■ **Work item**
The word to look for is "técnica". Report every line of the entries below that has it.

■ **Records provided**
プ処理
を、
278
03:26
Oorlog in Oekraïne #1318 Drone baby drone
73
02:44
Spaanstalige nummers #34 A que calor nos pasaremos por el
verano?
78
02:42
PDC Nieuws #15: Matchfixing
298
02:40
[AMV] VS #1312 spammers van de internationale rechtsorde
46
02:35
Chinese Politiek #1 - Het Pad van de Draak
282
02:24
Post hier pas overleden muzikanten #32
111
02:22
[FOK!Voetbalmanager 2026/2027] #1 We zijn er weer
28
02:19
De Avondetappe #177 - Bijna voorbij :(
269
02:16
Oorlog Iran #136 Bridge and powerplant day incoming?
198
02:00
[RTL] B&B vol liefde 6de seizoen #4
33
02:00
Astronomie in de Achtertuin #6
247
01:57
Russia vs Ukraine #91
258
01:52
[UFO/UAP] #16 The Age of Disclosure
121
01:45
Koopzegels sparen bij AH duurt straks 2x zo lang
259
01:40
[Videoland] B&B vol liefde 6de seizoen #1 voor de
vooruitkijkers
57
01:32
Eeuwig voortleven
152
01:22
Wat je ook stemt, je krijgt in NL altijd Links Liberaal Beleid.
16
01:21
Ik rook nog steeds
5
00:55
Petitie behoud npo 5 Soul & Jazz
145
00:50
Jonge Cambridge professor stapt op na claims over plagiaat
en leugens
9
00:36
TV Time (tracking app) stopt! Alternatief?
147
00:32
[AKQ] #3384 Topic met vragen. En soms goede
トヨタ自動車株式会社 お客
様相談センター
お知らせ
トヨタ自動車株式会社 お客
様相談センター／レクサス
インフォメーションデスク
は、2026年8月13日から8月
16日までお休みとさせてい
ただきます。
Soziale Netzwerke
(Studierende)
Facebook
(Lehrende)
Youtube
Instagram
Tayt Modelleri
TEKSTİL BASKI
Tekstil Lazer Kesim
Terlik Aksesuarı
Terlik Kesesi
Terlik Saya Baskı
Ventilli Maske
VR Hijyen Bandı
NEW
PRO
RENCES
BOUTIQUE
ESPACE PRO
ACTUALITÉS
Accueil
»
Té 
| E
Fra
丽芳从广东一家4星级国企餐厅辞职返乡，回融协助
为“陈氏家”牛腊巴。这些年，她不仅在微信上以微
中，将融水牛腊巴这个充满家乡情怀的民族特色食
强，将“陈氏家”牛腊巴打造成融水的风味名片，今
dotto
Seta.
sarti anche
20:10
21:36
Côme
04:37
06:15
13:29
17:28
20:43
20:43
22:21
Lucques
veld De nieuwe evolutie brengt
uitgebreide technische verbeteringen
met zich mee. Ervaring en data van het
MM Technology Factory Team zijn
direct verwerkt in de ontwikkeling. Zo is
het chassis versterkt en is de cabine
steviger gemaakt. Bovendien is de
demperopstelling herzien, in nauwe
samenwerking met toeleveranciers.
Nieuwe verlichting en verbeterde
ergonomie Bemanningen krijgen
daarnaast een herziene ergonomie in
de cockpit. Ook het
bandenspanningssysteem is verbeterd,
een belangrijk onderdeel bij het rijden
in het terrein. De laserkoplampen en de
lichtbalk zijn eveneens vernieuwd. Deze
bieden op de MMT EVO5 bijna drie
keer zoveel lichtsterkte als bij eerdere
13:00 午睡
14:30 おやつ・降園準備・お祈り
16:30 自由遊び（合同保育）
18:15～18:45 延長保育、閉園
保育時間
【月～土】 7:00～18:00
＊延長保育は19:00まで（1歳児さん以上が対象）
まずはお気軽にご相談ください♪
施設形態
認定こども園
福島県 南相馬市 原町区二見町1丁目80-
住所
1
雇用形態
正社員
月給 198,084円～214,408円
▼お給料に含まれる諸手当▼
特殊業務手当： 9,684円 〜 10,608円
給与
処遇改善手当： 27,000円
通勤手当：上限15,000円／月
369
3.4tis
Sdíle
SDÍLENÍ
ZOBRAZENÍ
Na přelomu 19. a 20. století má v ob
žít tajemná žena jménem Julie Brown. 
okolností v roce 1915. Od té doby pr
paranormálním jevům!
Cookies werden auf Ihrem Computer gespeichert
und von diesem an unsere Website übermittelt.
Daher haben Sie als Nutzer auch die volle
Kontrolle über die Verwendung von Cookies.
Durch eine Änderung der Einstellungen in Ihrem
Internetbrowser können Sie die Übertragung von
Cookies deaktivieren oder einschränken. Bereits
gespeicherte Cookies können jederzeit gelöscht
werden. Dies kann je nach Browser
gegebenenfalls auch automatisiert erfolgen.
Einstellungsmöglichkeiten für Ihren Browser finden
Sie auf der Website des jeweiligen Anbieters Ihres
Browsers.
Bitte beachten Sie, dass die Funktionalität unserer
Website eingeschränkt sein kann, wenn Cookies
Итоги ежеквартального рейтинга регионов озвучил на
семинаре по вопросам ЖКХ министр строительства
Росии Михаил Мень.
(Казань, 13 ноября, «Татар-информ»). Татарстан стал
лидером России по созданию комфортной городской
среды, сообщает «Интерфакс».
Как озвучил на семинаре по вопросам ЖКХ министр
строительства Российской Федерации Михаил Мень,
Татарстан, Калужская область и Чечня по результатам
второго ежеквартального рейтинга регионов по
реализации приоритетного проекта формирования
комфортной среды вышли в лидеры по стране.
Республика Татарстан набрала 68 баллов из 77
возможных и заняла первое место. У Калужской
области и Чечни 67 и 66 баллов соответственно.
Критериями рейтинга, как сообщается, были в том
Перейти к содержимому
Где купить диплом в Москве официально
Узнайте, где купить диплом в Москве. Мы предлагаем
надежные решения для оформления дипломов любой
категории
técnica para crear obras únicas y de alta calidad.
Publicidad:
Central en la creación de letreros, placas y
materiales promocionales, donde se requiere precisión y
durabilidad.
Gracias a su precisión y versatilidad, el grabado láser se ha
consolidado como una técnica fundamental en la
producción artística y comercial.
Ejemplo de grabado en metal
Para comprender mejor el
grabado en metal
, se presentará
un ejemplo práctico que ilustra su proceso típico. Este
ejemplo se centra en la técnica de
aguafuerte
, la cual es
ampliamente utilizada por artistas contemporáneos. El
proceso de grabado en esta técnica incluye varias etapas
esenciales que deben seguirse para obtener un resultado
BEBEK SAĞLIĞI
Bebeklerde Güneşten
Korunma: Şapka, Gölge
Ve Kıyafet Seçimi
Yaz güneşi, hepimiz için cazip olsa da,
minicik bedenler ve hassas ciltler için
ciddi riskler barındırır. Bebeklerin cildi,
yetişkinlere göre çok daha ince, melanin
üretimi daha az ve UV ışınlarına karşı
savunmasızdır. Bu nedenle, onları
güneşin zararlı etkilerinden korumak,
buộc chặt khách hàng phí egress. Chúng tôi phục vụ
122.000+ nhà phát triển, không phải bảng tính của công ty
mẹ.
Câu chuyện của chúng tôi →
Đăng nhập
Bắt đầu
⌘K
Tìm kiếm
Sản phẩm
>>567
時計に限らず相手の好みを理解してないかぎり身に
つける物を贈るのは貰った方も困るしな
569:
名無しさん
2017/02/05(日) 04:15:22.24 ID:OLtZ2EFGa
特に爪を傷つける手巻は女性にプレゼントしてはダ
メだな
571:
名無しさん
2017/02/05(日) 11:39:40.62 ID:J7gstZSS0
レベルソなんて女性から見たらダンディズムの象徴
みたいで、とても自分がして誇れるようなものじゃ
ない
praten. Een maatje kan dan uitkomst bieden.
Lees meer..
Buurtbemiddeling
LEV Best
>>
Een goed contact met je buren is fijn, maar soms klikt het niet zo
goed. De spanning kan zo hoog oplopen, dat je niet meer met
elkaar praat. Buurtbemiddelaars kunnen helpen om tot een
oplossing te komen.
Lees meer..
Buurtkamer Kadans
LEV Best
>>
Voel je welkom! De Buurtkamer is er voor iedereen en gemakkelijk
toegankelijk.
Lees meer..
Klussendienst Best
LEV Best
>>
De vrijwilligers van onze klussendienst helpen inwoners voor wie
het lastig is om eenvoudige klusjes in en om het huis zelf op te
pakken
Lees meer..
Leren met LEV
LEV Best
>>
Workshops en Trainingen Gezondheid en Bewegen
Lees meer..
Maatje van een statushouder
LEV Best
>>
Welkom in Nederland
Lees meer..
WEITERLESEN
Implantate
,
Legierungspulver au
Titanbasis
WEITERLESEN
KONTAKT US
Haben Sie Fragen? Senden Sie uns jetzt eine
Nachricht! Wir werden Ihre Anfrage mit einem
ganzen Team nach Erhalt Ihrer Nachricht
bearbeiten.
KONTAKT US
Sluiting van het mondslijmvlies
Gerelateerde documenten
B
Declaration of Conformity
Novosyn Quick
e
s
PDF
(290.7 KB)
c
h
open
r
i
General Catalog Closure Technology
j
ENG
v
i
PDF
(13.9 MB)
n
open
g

■ **Expected answer**
técnica para crear obras únicas y de alta calidad.
consolidado como una técnica fundamental en la
ejemplo se centra en la técnica de
proceso de grabado en esta técnica incluye varias etapas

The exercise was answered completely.